■財産たる選手の酷使
現在は、FIFA傘下の全地域連盟にチャンピオンクラブの大会がある。それはFIFAに加盟する世界の国々のクラブチームすべてが、従来の大会形式ではあっても、FCWCに出場し、「世界チャンピオンクラブ」となる夢をもつことができることを意味しており、FIFAはそれを保証していることになる。これで十分ではないか。
繰り返すが、2025年にスタートする新しいFCWCには、欧州から12ものクラブが出場する。どのようにそのクラブを選ぶのかはこれからの検討事項になるが、レアル・マドリード、FCバルセロナ(以上スペイン)、マンチェスター・シティ、マンチェスター・ユナイテッド、リバプール、チェルシー(以上イングランド)、バイエルン・ミュンヘン、ボルシア・ドルトムント(以上ドイツ)、パリ・サンジェルマン(フランス)、ユベントス(イタリア)といった欧州の「ビッグクラブ」の多くが含まれるのは必至だ。
これらのクラブには、ワールドカップで優勝を争う国の代表選手の多くだけでなく、世界のファンが見たいと願うスター選手の大半が含まれている。彼らを見たいという思いをワールドカップのように引きつけ、それによって巨額の放映権収入やスポンサー収入を獲得しようというのが、インファンティーノの唯一といっていい狙いなのだ。
当然、FIFAは出場クラブに多額の出場料を約束し、賞金をかけるだろう。クラブ側としては、莫大な移籍金や法外な年俸を注いできた選手たちに3ないし7試合多く働かせるだけで収入を大きく伸ばすことができるなら、その誘惑に打ち勝ちがたい魅力を感じるに違いない。

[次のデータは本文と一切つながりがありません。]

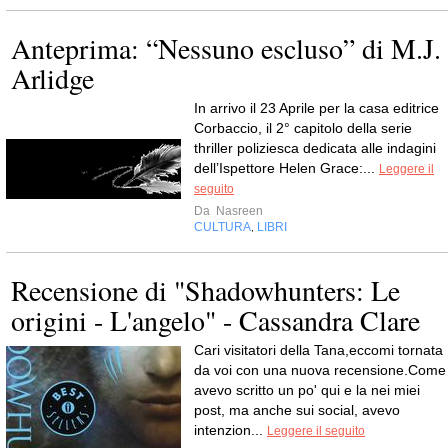
Anteprima: “Nessuno escluso” di M.J.
Arlidge
In arrivo il 23 Aprile per la casa editrice
Corbaccio, il 2° capitolo della serie
thriller poliziesca dedicata alle indagini
dell’Ispettore Helen Grace:...
Leggere il
seguito
Da
Nasreen
CULTURA
LIBRI
,
Recensione di "Shadowhunters: Le
origini - L'angelo" - Cassandra Clare
Cari visitatori della Tana,eccomi tornata
da voi con una nuova recensione.Come
avevo scritto un po' qui e la nei miei
post, ma anche sui social, avevo
intenzion...
Leggere il seguito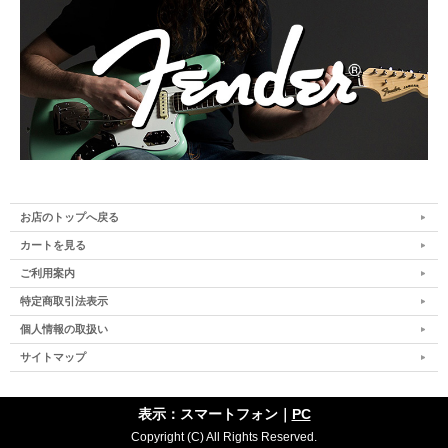
お店のトップへ戻る
カートを見る
ご利用案内
特定商取引法表示
個人情報の取扱い
サイトマップ
表示：スマートフォン｜
PC
Copyright (C) All Rights Reserved.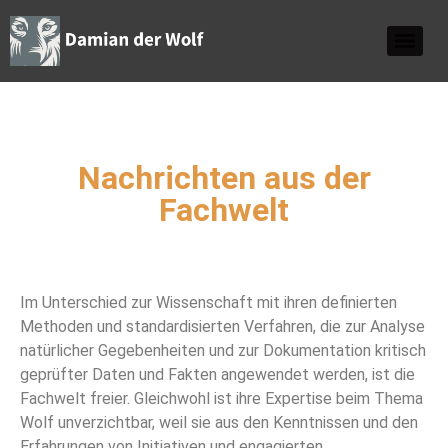
Nachrichten aus der
Fachwelt
Im Unterschied zur Wissenschaft mit ihren definierten
Methoden und standardisierten Verfahren, die zur Analyse
natürlicher Gegebenheiten und zur Dokumentation kritisch
geprüfter Daten und Fakten angewendet werden, ist die
Fachwelt freier. Gleichwohl ist ihre Expertise beim Thema
Wolf unverzichtbar, weil sie aus den Kenntnissen und den
Erfahrungen von Initiativen und engagierten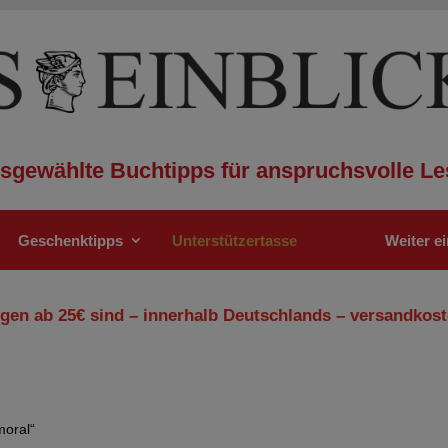
sgewählte Buchtipps für anspruchsvolle Le
Geschenktipps
Unterstützertasse
Weiter e
gen ab 25€ sind – innerhalb Deutschlands – versandkost
moral“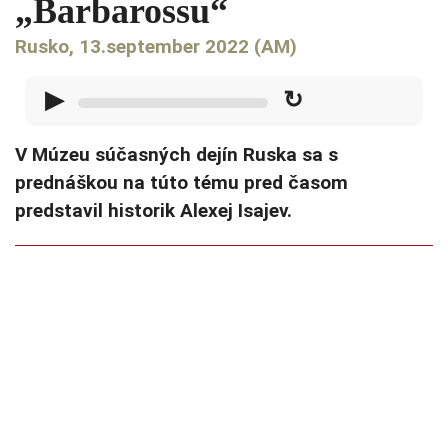
„Barbarossu“
Rusko, 13.september 2022 (AM)
▶
↻
V Múzeu súčasných dejín Ruska sa s
prednáškou na túto tému pred časom
predstavil historik Alexej Isajev.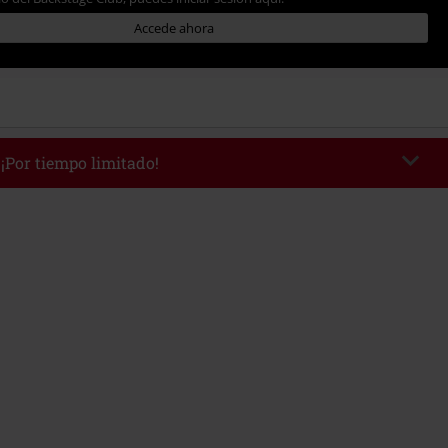
Accede ahora
 ¡Por tiempo limitado!
WEEKEND
Copia el código
/9/26
edido mínimo 49,99 €.
r el código, el descuento se deducirá automáticamente al final del pedido.
 con otras promociones Códigos promocionales.. Quedan excluidos de este
ros, artículos multimedia, entradas, Rammstein, (Till) Lindemann, Böhse
rs, Die Ärzte, Die Toten Hosen, Metality, Funko Pop!, vales regalo y artículos
una donación.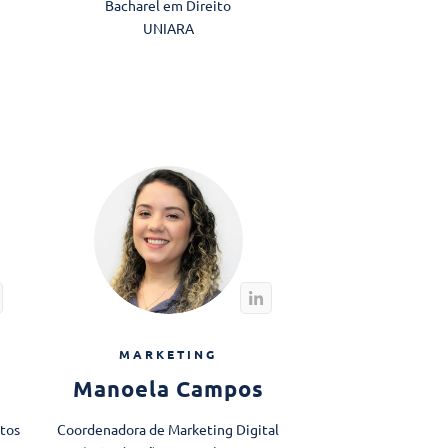
Bacharel em Direito
UNIARA
MARKETING
Manoela Campos
tos
Coordenadora de Marketing Digital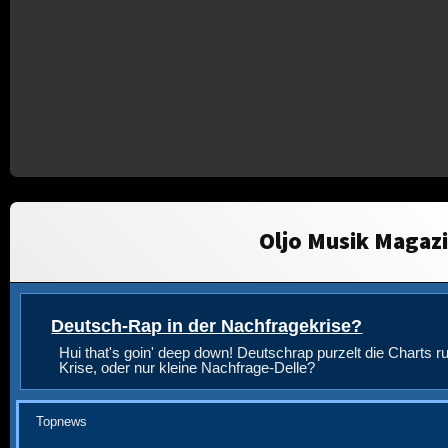
Oljo Musik Magaz
Deutsch-Rap in der Nachfragekrise?
Hui that's goin' deep down! Deutschrap purzelt die Charts ru
Krise, oder nur kleine Nachfrage-Delle?
Topnews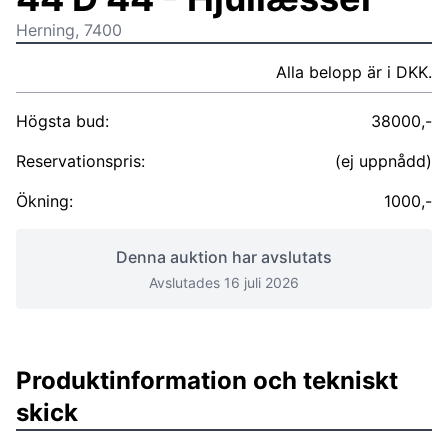
Herning, 7400
Alla belopp är i DKK.
Högsta bud:
38000,-
Reservationspris:
(ej uppnådd)
Ökning:
1000,-
Denna auktion har avslutats
Avslutades 16 juli 2026
Produktinformation och tekniskt
skick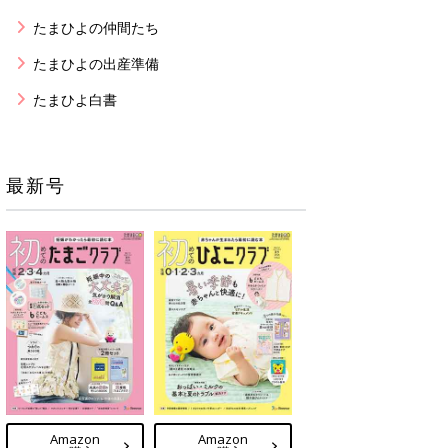
たまひよの仲間たち
たまひよの出産準備
たまひよ白書
最新号
Amazon
Amazon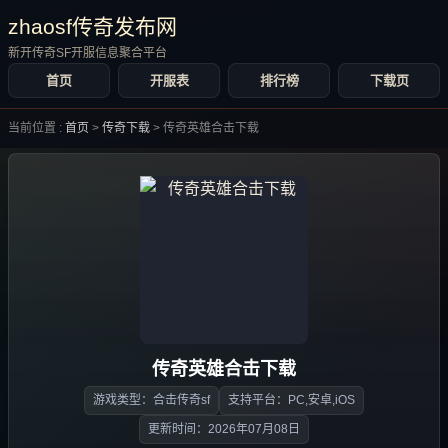
zhaosf传奇发布网
新开传奇SF开服信息聚合平台
首页
开服表
排行榜
下载页
当前位置 :
首页
>
传奇下载
>
传奇英雄合击下载
传奇英雄合击下载
游戏类型：合击传奇sf
支持平台：PC,安卓,iOS
更新时间：2026年07月08日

そしてその結果、選手たちは十分な休暇を与えられないまま何年間も連続してプレーし続けなければならないようになるのである。サッカーにとって唯一の「財産」と言っていい選手たちの健康を犠牲にしてまで、FIFAが、そしてもしかしてクラブが収入を増やすことは、サッカーの未来にどんな意味をもつのだろうか。